OPC staff are regularly trained on data security and protection, including compulsory annual certified training provided by NHS Digital, and NIHR certified Good Clinical Practice (GCP) training. We conduct regular checks and audits to ensure compliance with the GDPR and DPA 2018. 

 

How OPCRD receives pseudonymised data from GP practices but only provides anonymised data for research 

 

The process of how OPCRD receives pseudonymised or de-identified data from practices, but only provides anonymised data for ethics approved research is described below: 

 

• GP practice agrees to contribute their de-identified patient data to OPCRD. 

• GP practice is supported by OPC to set-up their electronic health record system to allow only patient data that has been de-identified to flow to OPC. This means patients cannot be identified from the data the GP practice sends to OPC. 

• Patients who have opted-out of data sharing are not included in data shared with OPC. 

• Data is initially stored on the OPCSD following its extraction from the GP practice then undergoes further pseudonymisation and removal of data fields before OPC transfer the data onto the OPCRD, which it maintains as data controller.  

• OPCRD has NHS research ethics approval to provide anonymised data for research purposes. 

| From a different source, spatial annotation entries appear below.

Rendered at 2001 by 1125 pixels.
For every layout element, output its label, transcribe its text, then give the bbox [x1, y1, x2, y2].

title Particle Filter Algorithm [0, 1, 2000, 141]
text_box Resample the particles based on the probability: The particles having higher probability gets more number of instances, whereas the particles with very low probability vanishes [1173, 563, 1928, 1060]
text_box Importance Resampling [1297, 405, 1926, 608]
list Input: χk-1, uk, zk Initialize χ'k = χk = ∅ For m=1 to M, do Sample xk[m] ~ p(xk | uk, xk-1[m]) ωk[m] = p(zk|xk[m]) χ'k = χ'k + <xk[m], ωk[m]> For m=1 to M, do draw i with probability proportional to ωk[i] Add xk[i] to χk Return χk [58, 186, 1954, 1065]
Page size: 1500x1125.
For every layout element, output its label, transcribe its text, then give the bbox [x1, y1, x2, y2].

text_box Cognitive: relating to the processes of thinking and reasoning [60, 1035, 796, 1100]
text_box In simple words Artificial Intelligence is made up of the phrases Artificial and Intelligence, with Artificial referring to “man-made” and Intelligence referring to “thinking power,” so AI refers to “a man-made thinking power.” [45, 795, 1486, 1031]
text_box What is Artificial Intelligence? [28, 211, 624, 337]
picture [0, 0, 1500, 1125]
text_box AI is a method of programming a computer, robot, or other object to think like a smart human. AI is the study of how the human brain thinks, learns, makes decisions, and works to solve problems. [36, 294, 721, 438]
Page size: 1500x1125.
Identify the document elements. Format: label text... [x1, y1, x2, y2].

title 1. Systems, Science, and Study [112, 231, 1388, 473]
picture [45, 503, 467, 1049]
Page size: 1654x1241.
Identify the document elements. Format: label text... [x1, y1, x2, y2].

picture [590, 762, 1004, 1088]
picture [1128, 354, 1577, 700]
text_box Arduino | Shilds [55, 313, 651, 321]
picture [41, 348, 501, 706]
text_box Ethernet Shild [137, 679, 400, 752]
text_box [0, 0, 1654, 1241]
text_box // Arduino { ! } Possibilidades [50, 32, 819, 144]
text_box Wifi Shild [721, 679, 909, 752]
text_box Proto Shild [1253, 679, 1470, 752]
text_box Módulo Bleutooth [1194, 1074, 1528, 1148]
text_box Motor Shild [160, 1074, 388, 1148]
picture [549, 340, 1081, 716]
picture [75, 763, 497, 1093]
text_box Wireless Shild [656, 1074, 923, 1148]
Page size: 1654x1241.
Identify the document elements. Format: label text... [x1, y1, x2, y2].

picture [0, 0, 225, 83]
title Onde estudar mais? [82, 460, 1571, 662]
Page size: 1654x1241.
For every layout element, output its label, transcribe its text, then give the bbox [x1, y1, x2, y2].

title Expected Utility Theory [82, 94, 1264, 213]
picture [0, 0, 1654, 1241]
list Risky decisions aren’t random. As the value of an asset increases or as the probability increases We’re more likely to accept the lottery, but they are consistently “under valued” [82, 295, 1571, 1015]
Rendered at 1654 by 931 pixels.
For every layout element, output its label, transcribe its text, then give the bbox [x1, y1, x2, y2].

• Researchers request to access data from OPCRD for a specific study. 

• All requests are reviewed by an independent body called ADEPT. Only research studies approved by ADEPT can access anonymised research datasets from OPCRD. 

• The de-identified data required for the approved research is anonymised before access is provided to the researcher. You cannot identify a person from anonymised data or from any results or reports from anonymised data.

• Researchers sign a limited Data Sharing/Access and Licence Agreement, which ensures researchers follow strict rules on how the data is used and for how long they can access the data.